These Good Bacteria Can Help Lower Lipids and Cholesterol Levels

  • Probiotics, also known as “good” microbes, are found in fermented foods like yogurt as well as some supplements.
  • Studies have shown that consuming probiotics for four weeks or longer can help lower your lipid levels.
  • Though probiotics have no known side effects and have health benefits like slightly lowering blood pressure, consult your doctor before adding probiotics to your diet.

Probiotics is a familiar term when it comes to some foods like yogurt, kimchi, and other fermented foods that you can find in your grocery store. Some health food stores also sell supplements that contain probiotics. The most common species of microbes in probiotics are Lactobacillus and Bifidobacteria, though there are many more.

The term is used to refer to what is sometimes labeled as “good” microbes because of their health benefits. Studies examining the impact of probiotics show these benefits to include lowering blood pressure, improving the immune system, and easing symptoms related to diarrhea and inflammatory bowel diseases.

These studies included a variety of different probiotics- both in regular foods and supplements, as well as taking them in different amounts. These probiotics were taken for a time frame that varied between two weeks and six months.

A notable result was that some people in these studies were able to lower LDL levels between 5% to 35%. The decrease in HDL and triglyceride levels varied from study to study. In some, they weren’t significantly affected, in others, levels of triglycerides lowered by almost 11%.

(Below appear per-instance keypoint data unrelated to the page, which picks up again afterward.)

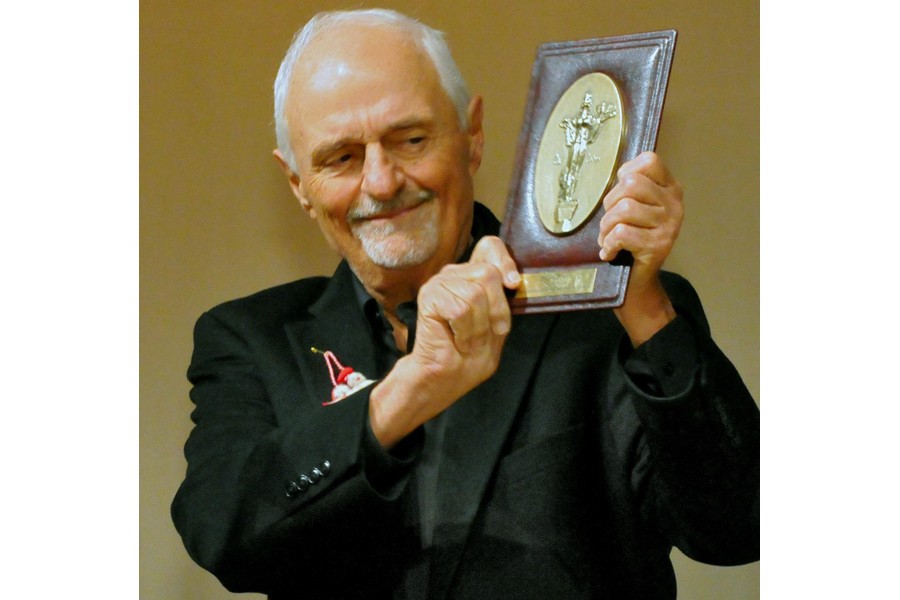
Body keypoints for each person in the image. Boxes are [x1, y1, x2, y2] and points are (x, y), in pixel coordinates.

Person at [171, 8, 759, 600]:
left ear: (472, 135)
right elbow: (223, 536)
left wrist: (645, 309)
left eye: (411, 140)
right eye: (341, 157)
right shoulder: (251, 339)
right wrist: (410, 392)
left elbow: (739, 528)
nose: (381, 182)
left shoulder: (617, 318)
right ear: (299, 184)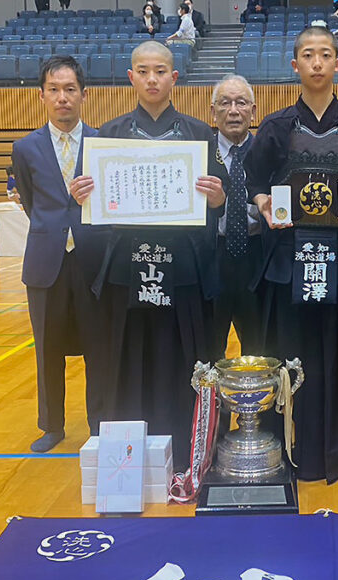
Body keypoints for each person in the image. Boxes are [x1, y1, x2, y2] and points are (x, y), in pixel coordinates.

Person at [243, 27, 338, 483]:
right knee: (290, 354)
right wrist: (264, 204)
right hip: (289, 259)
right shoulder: (275, 125)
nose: (316, 63)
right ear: (295, 66)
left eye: (325, 55)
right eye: (307, 55)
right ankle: (287, 450)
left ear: (337, 64)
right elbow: (254, 183)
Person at [69, 41, 227, 469]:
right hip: (127, 270)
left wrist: (217, 199)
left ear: (175, 78)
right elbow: (90, 216)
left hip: (183, 271)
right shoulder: (107, 137)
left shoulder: (199, 135)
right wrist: (80, 195)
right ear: (131, 78)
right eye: (144, 71)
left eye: (161, 71)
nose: (153, 79)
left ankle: (189, 452)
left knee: (184, 358)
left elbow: (223, 202)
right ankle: (130, 458)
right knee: (129, 359)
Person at [12, 55, 111, 453]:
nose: (62, 97)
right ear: (42, 96)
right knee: (47, 348)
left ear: (84, 95)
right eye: (54, 90)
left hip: (93, 260)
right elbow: (32, 201)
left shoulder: (104, 142)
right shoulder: (25, 148)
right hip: (45, 262)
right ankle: (51, 424)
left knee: (98, 347)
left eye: (70, 89)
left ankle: (101, 423)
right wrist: (55, 227)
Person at [211, 74, 264, 357]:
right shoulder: (201, 152)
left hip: (256, 260)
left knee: (259, 350)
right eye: (225, 103)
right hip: (212, 260)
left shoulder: (266, 151)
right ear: (213, 111)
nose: (233, 111)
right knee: (208, 350)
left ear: (253, 110)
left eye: (241, 103)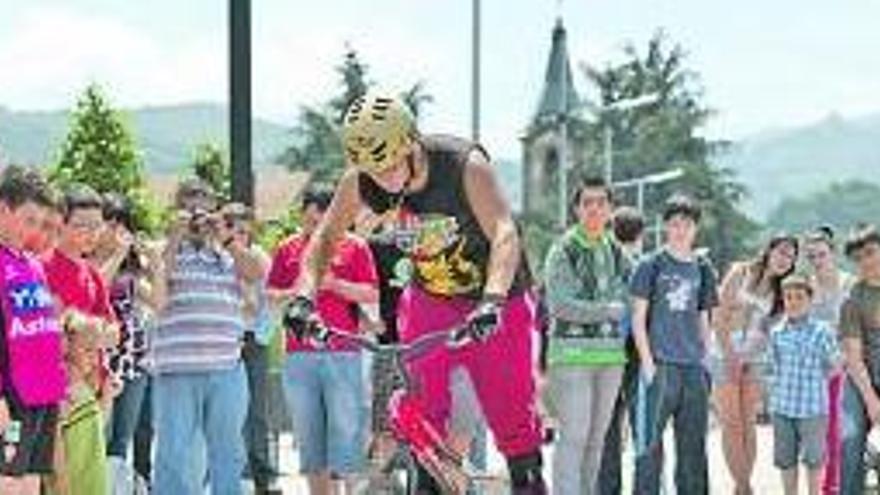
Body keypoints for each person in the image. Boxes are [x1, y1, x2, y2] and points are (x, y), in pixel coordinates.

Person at [283, 91, 547, 494]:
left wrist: (491, 301)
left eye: (390, 166)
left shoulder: (463, 166)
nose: (384, 179)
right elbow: (323, 240)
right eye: (373, 170)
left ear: (412, 142)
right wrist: (303, 298)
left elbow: (505, 233)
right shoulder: (363, 179)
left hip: (497, 299)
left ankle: (527, 478)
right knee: (423, 423)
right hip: (432, 300)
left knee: (514, 423)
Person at [151, 179, 266, 495]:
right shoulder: (162, 249)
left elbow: (256, 273)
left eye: (205, 206)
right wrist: (175, 237)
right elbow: (158, 284)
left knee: (228, 453)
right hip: (176, 370)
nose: (197, 213)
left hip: (226, 368)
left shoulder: (229, 250)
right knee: (173, 453)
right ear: (177, 209)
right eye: (189, 204)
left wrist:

So far, studies have shown that people with mildly high cholesterol levels at the start of the study had better lipid levels after taking probiotics for more than four weeks. Also, Lactobacillus acidophilus was shown to be a more effective strain.

Though it’s not 100% sure how probiotics lower lipid levels, there are several theories. One is that probiotics cause cholesterol-containing bile to not be absorbed by our intestines. Thus, this additional cholesterol is simply pooped out.

Another theory is that probiotics directly bind to cholesterol in the small intestine, incorporating them into their own cell membranes and converting the cholesterol into other chemicals.

So far though, probiotics have shown promise, but results of studies have varied when it comes to probiotics lowering lipid levels. Though probiotics don’t appear to have any side effects and have a long list of other health benefits,  it’s still best to talk to your healthcare provider before adding them to your diet.